NORFOLK, Va. (WAVY) — Most people can tell you where they were when the events of 9/11 occurred, but Sgt. Jerome Mapp can tell you what it sounded like — because he was there.
On Sept. 11, 2001, Mapp was working out of the Pentagon’s public affairs office when the first tower in New York City was hit. Without orders to leave the Pentagon quite yet, he decided to step away from the televisions in his office for a moment.
On his way back, he ran into an officer he worked with at Naval Station Norfolk. The officer motioned Mapp to give him a call as he walked by.
He never got the chance to.
Mapp tells 10 On Your Side he later saw the man’s name on a list of casualties from that day.
When he returned to the office, he and his fellow servicemembers received word from the Navy Command Center at the Pentagon letting them know the World Trade Center attacks were believed to be acts of terrorism.
Mapp would learn that first hand only minutes later.
Looking out of his office window, the sergeant saw an explosion from the part of the Pentagon adjacent to his. The impact blew out windows and scattered debris, he says everyone took cover.

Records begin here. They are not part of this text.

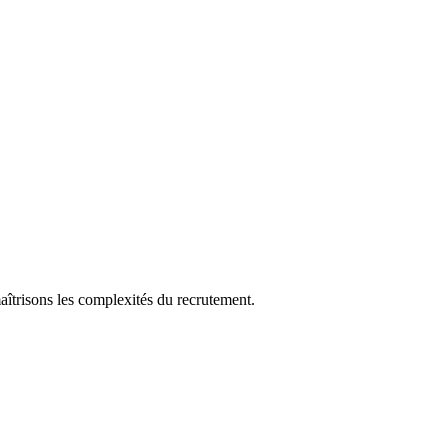
aîtrisons les complexités du recrutement.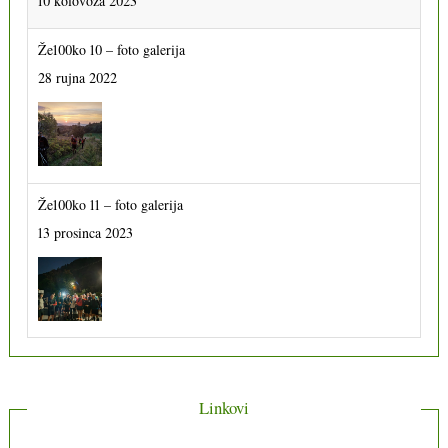
10 kolovoza 2023
Že100ko 10 – foto galerija
28 rujna 2022
Že100ko 11 – foto galerija
13 prosinca 2023
Linkovi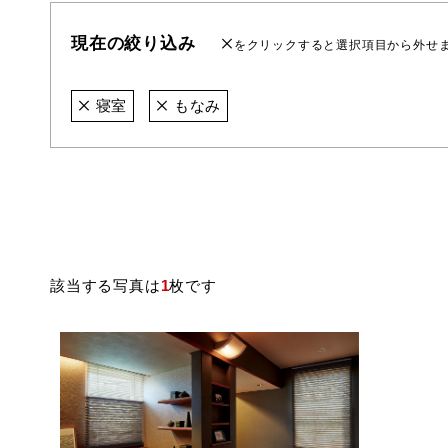
現在の絞り込み
をクリックすると選択項目から外せ
寝室
もなみ
該当する写真は
1
枚です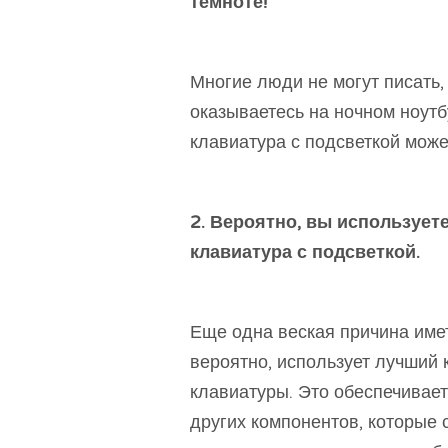
темноте!
Многие люди не могут писать, 
оказываетесь на ночном ноут
клавиатура с подсветкой мож
2. Вероятно, вы используете
клавиатура с подсветкой.
Еще одна веская причина имет
вероятно, использует лучший к
клавиатуры. Это обеспечивае
других компонентов, которые 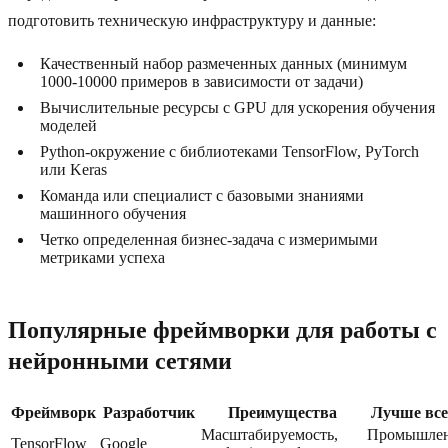
подготовить техническую инфраструктуру и данные:
Качественный набор размеченных данных (минимум
1000-10000 примеров в зависимости от задачи)
Вычислительные ресурсы с GPU для ускорения обучения
моделей
Python-окружение с библиотеками TensorFlow, PyTorch
или Keras
Команда или специалист с базовыми знаниями
машинного обучения
Четко определенная бизнес-задача с измеримыми
метриками успеха
Популярные фреймворки для работы с
нейронными сетями
Фреймворк
Разработчик
Преимущества
Лучше все
Масштабируемость,
Промышле
TensorFlow
Google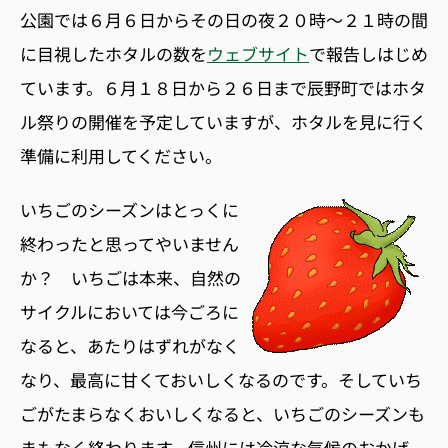
公園では６月６日からその日の夜２０時〜２１時の間
に目視したホタルの数を
ウェブサイト
で報告しはじめ
ています。６月１８日から２６日まで辰野町ではホタ
ル祭りの開催を予定していますが、ホタルを見に行く
準備に利用してください。
いちごのシーズンはとっくに
終わったと思ってやいません
か？ いちごは本来、自然の
サイクルにおいては今ごろに
なると、あたりはずれがなく
なり、最高に甘くておいしくなるのです。そしていち
ごがたまらなくおいしくなると、いちごのシーズンも
まもなく終わります。信州には冷涼な気候のおかげ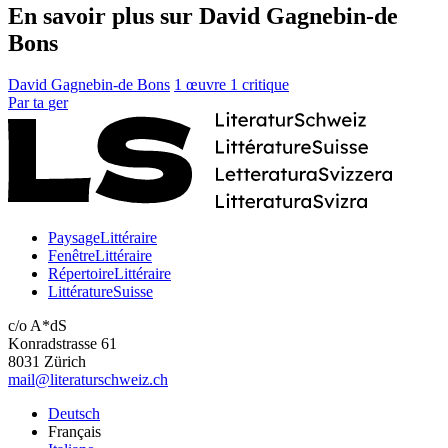
En savoir plus sur David Gagnebin-de
Bons
David Gagnebin-de Bons
1 œuvre
1 critique
Par
ta
ger
PaysageLittéraire
FenêtreLittéraire
RépertoireLittéraire
LittératureSuisse
c/o A*dS
Konradstrasse 61
8031 Zürich
mail@literaturschweiz.ch
Deutsch
Français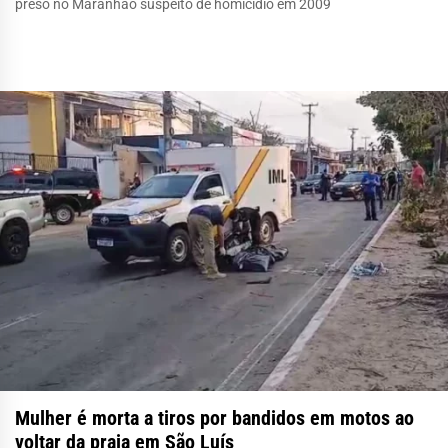
preso no Maranhão suspeito de homicídio em 2009
Mulher é morta a tiros por bandidos em motos ao
voltar da praia em São Luís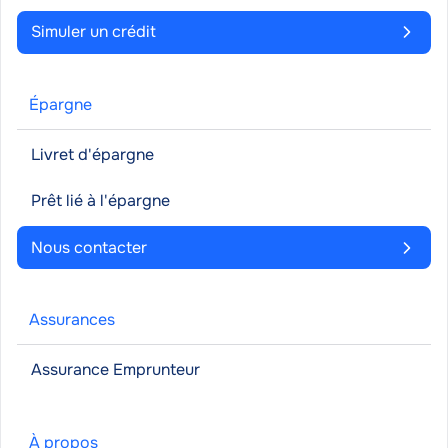
Simuler un crédit
Épargne
Livret d'épargne
Prêt lié à l'épargne
Nous contacter
Assurances
Assurance Emprunteur
À propos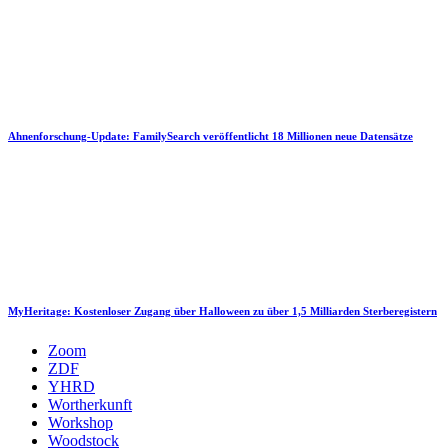
Ahnenforschung-Update: FamilySearch veröffentlicht 18 Millionen neue Datensätze
MyHeritage: Kostenloser Zugang über Halloween zu über 1,5 Milliarden Sterberegistern
Zoom
ZDF
YHRD
Wortherkunft
Workshop
Woodstock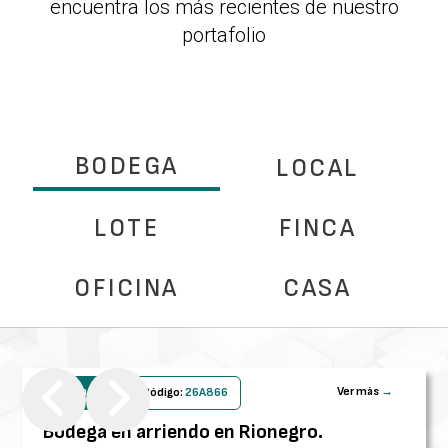
encuentra los más recientes de nuestro
portafolio
BODEGA
LOCAL
LOTE
FINCA
OFICINA
CASA
Arriendo
Ver más
→
Código:
26
A
866
Bodega en arriendo en Rionegro
.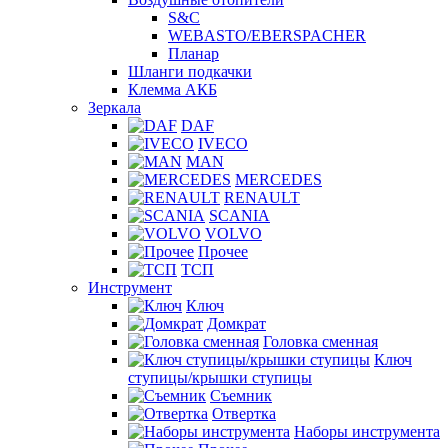
S&C
WEBASTO/EBERSPACHER
Планар
Шланги подкачки
Клемма АКБ
Зеркала
DAF
IVECO
MAN
MERCEDES
RENAULT
SCANIA
VOLVO
Прочее
ТСП
Инструмент
Ключ
Домкрат
Головка сменная
Ключ
ступицы/крышки ступицы
Съемник
Отвертка
Наборы инструмента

As people evacuated, Mapp recalls one petty officer second class trying to close a classified safe that’d been blown open.
“Leave it, just go!” Mapp recalled an admiral saying. He added that the admiral waited until everyone else had left before making his own exit.
After getting out of the building, many stayed behind to help others through the jet-fuel-infused smoke. “There was a brigadier general who said ‘If you can’t stomach this feel free to leave. No one’s gonna think bad of you.’ But nobody left,” said Mapp.
The group spent the next several hours helping get others to safety. With his own experience in traumatic situations, he says he was able to keep working, but couldn’t get over this happening on the homefront.
“I’d been in traumatic situations before but overseas… not here. This was something totally different,” he said.
“There was one gentleman who’d got caught,” said Mapp. “There was an open end of the Pentagon, smoke was swirling. He didn’t know where he was even though he was right at the entrance. We kept telling him ‘Put your hands out’ because if we went in, we were gonna become casualties. He stuck his hands through the smoke and we just pulled him and we all kinda landed on each other on the ground.”
It took several hours before Mapp says he started to register what had happened.
“Probably around 1 o’clock in the afternoon, I just kinda looked around the central courtyard and you see people on stretchers, you see people getting bandaged, you see the fires. It was almost like Dante’s hell. It was a very surreal scene. Your mind had to grasp it and get control of it, so you could get control of yourself,” he said.
Throughout the entirety of the day, Mapp continuously saw military chaplains working to comfort everyone.
“I could get over how many there were. Turns out, military chaplains were having a conference at the Pentagon that started that Monday. So there were about 550 military chaplains from the command worldwide on 9/11… God knows what he’s doing,” said Mapp.
Today, less than 24 hours before the 20th anniversary of the attacks, Mapp tells a story of survival. He’s hoping it makes others reflect on those who weren’t as fortunate that day.
“I want people to think of the moms, dads, children who didn’t come home that day… I feel like I need to carry on. Obviously, in any tragedy, there’s gonna be survivors. You just gotta forge ahead you remember the tragedy. You pray for those who died, you pray for their families, but ultimately you have to move forward. You can’t stay in one place,” he said.